Archive for the ‘Two Solitudes’ Category

Future Nostalgia
March 1, 2013

This column first appeared in the March All Month Edition of the Friday Am in Salmon Arm.

I recently read Two Solitudes by Hugh MacLennan with my book club. The book was written in 1945 and was set in a small village in Quebec during World War One. It was a very nostalgic read for me. I’ve been to places just like those villages. I’m a descendant of the real people those characters had to have been based on. I’m sure of it.

At first, I was surprised at how antiquated the thinking seemed. How could they have thought those things? How old fashioned. But as I read on, it occurred to me that one day, people will say the same things about us. Great authors will write amazing books about our time and our thinking will also seem old fashioned, antiquated and in some cases, just plain wrong.

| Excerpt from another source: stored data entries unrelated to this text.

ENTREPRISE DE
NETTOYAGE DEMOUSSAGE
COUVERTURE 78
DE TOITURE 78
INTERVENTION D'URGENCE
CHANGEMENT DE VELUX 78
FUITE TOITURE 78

We like to think we’re so modern with our tech devices and our instant communication. It does come in pretty handy. But when the really big events hit, word spreads because of people, not things. The gadgets might have changed and the ways information is transferred has sped up but we’re still the same. We make decisions based on our upbringing, our values, our cultural mores and what we know now, not what we don’t know yet.

It got me to thinking what, exactly, people will say about these times in fifty years from now. Will they say that we thought prosperity was about access to the biggest markets and the cheapest goods.  Will they say we thought income disparity was just a by-product of a healthy economy? Will they say that we thought poverty was a fact of life and there wasn’t much we could do about it? Will they say we commodified debt both personal and public? I wonder if they’ll giggle at our love of stainless steel appliances and granite countertops like we giggle at avocado-coloured fridges and orange flowered wallpaper in the kitchens of the seventies. I really do wonder.

One thing is for sure, everything we do now is based on everything we’ve done before. And we have to approach new thinking and new doing by first acknowledging that. I hope the future will say we tried our best, despite what little we knew, to move things forward. I’m not so sure about that but I suppose it’s something we can all think about in our private moments of solitude.